→ **EXERCISE OBJECTIVE**
Print every line of the listing below without any change, keeping the original order.

→ **INPUT**

- Opening Delimiter -

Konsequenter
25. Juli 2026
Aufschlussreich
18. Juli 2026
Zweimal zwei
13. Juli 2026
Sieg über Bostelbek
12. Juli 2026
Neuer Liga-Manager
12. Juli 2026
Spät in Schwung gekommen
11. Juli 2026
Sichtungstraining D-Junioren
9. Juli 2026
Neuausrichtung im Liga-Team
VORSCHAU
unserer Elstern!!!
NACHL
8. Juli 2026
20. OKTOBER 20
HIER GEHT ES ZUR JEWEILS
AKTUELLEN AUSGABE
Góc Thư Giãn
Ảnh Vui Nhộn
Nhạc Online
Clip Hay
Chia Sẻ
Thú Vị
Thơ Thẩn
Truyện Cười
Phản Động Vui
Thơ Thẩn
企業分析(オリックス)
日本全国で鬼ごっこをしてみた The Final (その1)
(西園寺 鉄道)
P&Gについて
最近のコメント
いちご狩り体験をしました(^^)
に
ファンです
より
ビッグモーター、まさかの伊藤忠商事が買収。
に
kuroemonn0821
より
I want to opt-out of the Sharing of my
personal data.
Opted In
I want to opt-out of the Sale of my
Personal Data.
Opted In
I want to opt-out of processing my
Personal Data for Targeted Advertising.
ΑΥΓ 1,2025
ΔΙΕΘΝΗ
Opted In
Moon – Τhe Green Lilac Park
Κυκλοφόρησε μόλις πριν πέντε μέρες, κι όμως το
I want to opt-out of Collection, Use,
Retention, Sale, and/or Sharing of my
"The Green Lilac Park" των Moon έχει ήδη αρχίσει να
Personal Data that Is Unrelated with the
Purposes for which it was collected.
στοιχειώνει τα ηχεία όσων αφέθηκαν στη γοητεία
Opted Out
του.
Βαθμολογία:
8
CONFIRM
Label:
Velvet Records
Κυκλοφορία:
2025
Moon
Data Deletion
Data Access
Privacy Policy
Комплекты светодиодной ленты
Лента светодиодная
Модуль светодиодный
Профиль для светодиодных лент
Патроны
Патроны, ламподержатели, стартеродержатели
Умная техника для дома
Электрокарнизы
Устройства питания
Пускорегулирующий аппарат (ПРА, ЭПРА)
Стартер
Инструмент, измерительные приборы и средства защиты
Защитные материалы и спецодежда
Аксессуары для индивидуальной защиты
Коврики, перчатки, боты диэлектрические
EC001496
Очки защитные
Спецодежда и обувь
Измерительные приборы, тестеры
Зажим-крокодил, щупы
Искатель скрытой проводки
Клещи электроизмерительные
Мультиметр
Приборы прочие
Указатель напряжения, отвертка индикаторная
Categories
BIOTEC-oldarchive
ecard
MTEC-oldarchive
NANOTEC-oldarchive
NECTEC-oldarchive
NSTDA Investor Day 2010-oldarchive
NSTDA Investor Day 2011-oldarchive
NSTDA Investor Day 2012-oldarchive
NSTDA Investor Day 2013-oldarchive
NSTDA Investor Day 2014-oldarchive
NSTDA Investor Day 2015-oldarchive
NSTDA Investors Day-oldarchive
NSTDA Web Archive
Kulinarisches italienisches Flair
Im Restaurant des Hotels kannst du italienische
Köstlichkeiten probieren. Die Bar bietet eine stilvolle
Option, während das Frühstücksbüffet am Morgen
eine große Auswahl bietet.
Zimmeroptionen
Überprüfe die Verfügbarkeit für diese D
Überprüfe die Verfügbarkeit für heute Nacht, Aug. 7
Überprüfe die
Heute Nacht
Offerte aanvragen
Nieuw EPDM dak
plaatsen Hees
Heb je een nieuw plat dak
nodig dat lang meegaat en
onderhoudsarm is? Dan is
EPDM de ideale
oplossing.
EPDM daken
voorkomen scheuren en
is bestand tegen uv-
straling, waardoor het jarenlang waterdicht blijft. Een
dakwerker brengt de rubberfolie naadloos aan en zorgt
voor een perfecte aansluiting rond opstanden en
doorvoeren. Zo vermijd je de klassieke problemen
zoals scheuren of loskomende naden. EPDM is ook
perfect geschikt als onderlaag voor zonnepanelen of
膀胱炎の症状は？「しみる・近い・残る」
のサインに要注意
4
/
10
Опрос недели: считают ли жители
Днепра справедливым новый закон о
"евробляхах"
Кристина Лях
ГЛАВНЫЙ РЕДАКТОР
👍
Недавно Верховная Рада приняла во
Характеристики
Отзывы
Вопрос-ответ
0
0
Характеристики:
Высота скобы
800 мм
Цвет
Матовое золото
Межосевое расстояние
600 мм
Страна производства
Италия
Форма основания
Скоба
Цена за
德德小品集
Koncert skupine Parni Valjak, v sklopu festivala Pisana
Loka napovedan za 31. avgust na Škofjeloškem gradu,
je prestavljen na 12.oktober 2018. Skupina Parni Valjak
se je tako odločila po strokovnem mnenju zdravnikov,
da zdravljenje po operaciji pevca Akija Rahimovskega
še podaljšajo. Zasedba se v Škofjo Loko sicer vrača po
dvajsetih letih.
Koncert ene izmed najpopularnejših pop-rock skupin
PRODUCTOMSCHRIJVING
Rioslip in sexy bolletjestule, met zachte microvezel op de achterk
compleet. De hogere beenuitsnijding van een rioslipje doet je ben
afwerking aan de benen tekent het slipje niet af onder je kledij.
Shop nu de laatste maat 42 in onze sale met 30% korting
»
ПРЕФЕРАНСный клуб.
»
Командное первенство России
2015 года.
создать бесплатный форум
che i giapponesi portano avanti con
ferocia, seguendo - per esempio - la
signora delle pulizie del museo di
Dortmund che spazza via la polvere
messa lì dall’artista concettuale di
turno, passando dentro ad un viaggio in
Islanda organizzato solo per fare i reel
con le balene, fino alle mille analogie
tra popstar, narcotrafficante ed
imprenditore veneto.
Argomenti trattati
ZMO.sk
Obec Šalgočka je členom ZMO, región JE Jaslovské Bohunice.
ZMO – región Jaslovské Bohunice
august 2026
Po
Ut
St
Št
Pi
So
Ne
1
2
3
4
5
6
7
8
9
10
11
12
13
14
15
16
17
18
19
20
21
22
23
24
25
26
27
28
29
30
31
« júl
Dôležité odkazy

- Closing Delimiter -

→ **PROBLEM SOLUTION**
Konsequenter
25. Juli 2026
Aufschlussreich
18. Juli 2026
Zweimal zwei
13. Juli 2026
Sieg über Bostelbek
12. Juli 2026
Neuer Liga-Manager
12. Juli 2026
Spät in Schwung gekommen
11. Juli 2026
Sichtungstraining D-Junioren
9. Juli 2026
Neuausrichtung im Liga-Team
VORSCHAU
unserer Elstern!!!
NACHL
8. Juli 2026
20. OKTOBER 20
HIER GEHT ES ZUR JEWEILS
AKTUELLEN AUSGABE
Góc Thư Giãn
Ảnh Vui Nhộn
Nhạc Online
Clip Hay
Chia Sẻ
Thú Vị
Thơ Thẩn
Truyện Cười
Phản Động Vui
Thơ Thẩn
企業分析(オリックス)
日本全国で鬼ごっこをしてみた The Final (その1)
(西園寺 鉄道)
P&Gについて
最近のコメント
いちご狩り体験をしました(^^)
に
ファンです
より
ビッグモーター、まさかの伊藤忠商事が買収。
に
kuroemonn0821
より
I want to opt-out of the Sharing of my
personal data.
Opted In
I want to opt-out of the Sale of my
Personal Data.
Opted In
I want to opt-out of processing my
Personal Data for Targeted Advertising.
ΑΥΓ 1,2025
ΔΙΕΘΝΗ
Opted In
Moon – Τhe Green Lilac Park
Κυκλοφόρησε μόλις πριν πέντε μέρες, κι όμως το
I want to opt-out of Collection, Use,
Retention, Sale, and/or Sharing of my
"The Green Lilac Park" των Moon έχει ήδη αρχίσει να
Personal Data that Is Unrelated with the
Purposes for which it was collected.
στοιχειώνει τα ηχεία όσων αφέθηκαν στη γοητεία
Opted Out
του.
Βαθμολογία:
8
CONFIRM
Label:
Velvet Records
Κυκλοφορία:
2025
Moon
Data Deletion
Data Access
Privacy Policy
Комплекты светодиодной ленты
Лента светодиодная
Модуль светодиодный
Профиль для светодиодных лент
Патроны
Патроны, ламподержатели, стартеродержатели
Умная техника для дома
Электрокарнизы
Устройства питания
Пускорегулирующий аппарат (ПРА, ЭПРА)
Стартер
Инструмент, измерительные приборы и средства защиты
Защитные материалы и спецодежда
Аксессуары для индивидуальной защиты
Коврики, перчатки, боты диэлектрические
EC001496
Очки защитные
Спецодежда и обувь
Измерительные приборы, тестеры
Зажим-крокодил, щупы
Искатель скрытой проводки
Клещи электроизмерительные
Мультиметр
Приборы прочие
Указатель напряжения, отвертка индикаторная
Categories
BIOTEC-oldarchive
ecard
MTEC-oldarchive
NANOTEC-oldarchive
NECTEC-oldarchive
NSTDA Investor Day 2010-oldarchive
NSTDA Investor Day 2011-oldarchive
NSTDA Investor Day 2012-oldarchive
NSTDA Investor Day 2013-oldarchive
NSTDA Investor Day 2014-oldarchive
NSTDA Investor Day 2015-oldarchive
NSTDA Investors Day-oldarchive
NSTDA Web Archive
Kulinarisches italienisches Flair
Im Restaurant des Hotels kannst du italienische
Köstlichkeiten probieren. Die Bar bietet eine stilvolle
Option, während das Frühstücksbüffet am Morgen
eine große Auswahl bietet.
Zimmeroptionen
Überprüfe die Verfügbarkeit für diese D
Überprüfe die Verfügbarkeit für heute Nacht, Aug. 7
Überprüfe die
Heute Nacht
Offerte aanvragen
Nieuw EPDM dak
plaatsen Hees
Heb je een nieuw plat dak
nodig dat lang meegaat en
onderhoudsarm is? Dan is
EPDM de ideale
oplossing.
EPDM daken
voorkomen scheuren en
is bestand tegen uv-
straling, waardoor het jarenlang waterdicht blijft. Een
dakwerker brengt de rubberfolie naadloos aan en zorgt
voor een perfecte aansluiting rond opstanden en
doorvoeren. Zo vermijd je de klassieke problemen
zoals scheuren of loskomende naden. EPDM is ook
perfect geschikt als onderlaag voor zonnepanelen of
膀胱炎の症状は？「しみる・近い・残る」
のサインに要注意
4
/
10
Опрос недели: считают ли жители
Днепра справедливым новый закон о
"евробляхах"
Кристина Лях
ГЛАВНЫЙ РЕДАКТОР
👍
Недавно Верховная Рада приняла во
Характеристики
Отзывы
Вопрос-ответ
0
0
Характеристики:
Высота скобы
800 мм
Цвет
Матовое золото
Межосевое расстояние
600 мм
Страна производства
Италия
Форма основания
Скоба
Цена за
德德小品集
Koncert skupine Parni Valjak, v sklopu festivala Pisana
Loka napovedan za 31. avgust na Škofjeloškem gradu,
je prestavljen na 12.oktober 2018. Skupina Parni Valjak
se je tako odločila po strokovnem mnenju zdravnikov,
da zdravljenje po operaciji pevca Akija Rahimovskega
še podaljšajo. Zasedba se v Škofjo Loko sicer vrača po
dvajsetih letih.
Koncert ene izmed najpopularnejših pop-rock skupin
PRODUCTOMSCHRIJVING
Rioslip in sexy bolletjestule, met zachte microvezel op de achterk
compleet. De hogere beenuitsnijding van een rioslipje doet je ben
afwerking aan de benen tekent het slipje niet af onder je kledij.
Shop nu de laatste maat 42 in onze sale met 30% korting
»
ПРЕФЕРАНСный клуб.
»
Командное первенство России
2015 года.
создать бесплатный форум
che i giapponesi portano avanti con
ferocia, seguendo - per esempio - la
signora delle pulizie del museo di
Dortmund che spazza via la polvere
messa lì dall’artista concettuale di
turno, passando dentro ad un viaggio in
Islanda organizzato solo per fare i reel
con le balene, fino alle mille analogie
tra popstar, narcotrafficante ed
imprenditore veneto.
Argomenti trattati
ZMO.sk
Obec Šalgočka je členom ZMO, región JE Jaslovské Bohunice.
ZMO – región Jaslovské Bohunice
august 2026
Po
Ut
St
Št
Pi
So
Ne
1
2
3
4
5
6
7
8
9
10
11
12
13
14
15
16
17
18
19
20
21
22
23
24
25
26
27
28
29
30
31
« júl
Dôležité odkazy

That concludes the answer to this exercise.